- Activity -
Copy out the entries below, swapping every "Modelljahr" for "Baujahr" and keeping all other text as it is.
◇ ◇ ◇ ◇
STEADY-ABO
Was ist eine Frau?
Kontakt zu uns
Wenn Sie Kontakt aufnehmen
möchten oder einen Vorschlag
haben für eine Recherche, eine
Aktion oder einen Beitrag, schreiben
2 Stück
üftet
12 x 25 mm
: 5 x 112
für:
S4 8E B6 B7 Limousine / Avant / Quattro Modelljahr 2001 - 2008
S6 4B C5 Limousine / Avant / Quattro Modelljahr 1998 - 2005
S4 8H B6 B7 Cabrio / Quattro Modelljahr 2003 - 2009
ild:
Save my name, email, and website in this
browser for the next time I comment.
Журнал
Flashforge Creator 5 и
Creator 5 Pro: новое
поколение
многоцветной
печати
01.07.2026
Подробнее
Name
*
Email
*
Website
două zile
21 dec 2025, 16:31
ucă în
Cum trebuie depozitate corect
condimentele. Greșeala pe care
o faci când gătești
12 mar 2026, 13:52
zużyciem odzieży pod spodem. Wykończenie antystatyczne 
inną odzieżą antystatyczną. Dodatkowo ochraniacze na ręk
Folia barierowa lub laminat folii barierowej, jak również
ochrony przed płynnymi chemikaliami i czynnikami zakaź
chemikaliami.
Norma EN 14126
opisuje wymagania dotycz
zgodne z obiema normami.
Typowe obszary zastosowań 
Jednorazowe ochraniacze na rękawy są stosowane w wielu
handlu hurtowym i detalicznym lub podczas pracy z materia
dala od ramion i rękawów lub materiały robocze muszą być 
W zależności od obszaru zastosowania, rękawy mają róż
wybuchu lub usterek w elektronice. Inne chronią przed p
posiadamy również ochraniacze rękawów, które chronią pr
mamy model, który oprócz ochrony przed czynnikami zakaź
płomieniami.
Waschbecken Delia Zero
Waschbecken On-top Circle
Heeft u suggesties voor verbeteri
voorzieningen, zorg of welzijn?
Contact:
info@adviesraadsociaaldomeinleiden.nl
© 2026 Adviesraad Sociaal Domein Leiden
◇ ◇ ◇ ◇
- Output below -
STEADY-ABO
Was ist eine Frau?
Kontakt zu uns
Wenn Sie Kontakt aufnehmen
möchten oder einen Vorschlag
haben für eine Recherche, eine
Aktion oder einen Beitrag, schreiben
2 Stück
üftet
12 x 25 mm
: 5 x 112
für:
S4 8E B6 B7 Limousine / Avant / Quattro Baujahr 2001 - 2008
S6 4B C5 Limousine / Avant / Quattro Baujahr 1998 - 2005
S4 8H B6 B7 Cabrio / Quattro Baujahr 2003 - 2009
ild:
Save my name, email, and website in this
browser for the next time I comment.
Журнал
Flashforge Creator 5 и
Creator 5 Pro: новое
поколение
многоцветной
печати
01.07.2026
Подробнее
Name
*
Email
*
Website
două zile
21 dec 2025, 16:31
ucă în
Cum trebuie depozitate corect
condimentele. Greșeala pe care
o faci când gătești
12 mar 2026, 13:52
zużyciem odzieży pod spodem. Wykończenie antystatyczne 
inną odzieżą antystatyczną. Dodatkowo ochraniacze na ręk
Folia barierowa lub laminat folii barierowej, jak również
ochrony przed płynnymi chemikaliami i czynnikami zakaź
chemikaliami.
Norma EN 14126
opisuje wymagania dotycz
zgodne z obiema normami.
Typowe obszary zastosowań 
Jednorazowe ochraniacze na rękawy są stosowane w wielu
handlu hurtowym i detalicznym lub podczas pracy z materia
dala od ramion i rękawów lub materiały robocze muszą być 
W zależności od obszaru zastosowania, rękawy mają róż
wybuchu lub usterek w elektronice. Inne chronią przed p
posiadamy również ochraniacze rękawów, które chronią pr
mamy model, który oprócz ochrony przed czynnikami zakaź
płomieniami.
Waschbecken Delia Zero
Waschbecken On-top Circle
Heeft u suggesties voor verbeteri
voorzieningen, zorg of welzijn?
Contact:
info@adviesraadsociaaldomeinleiden.nl
© 2026 Adviesraad Sociaal Domein Leiden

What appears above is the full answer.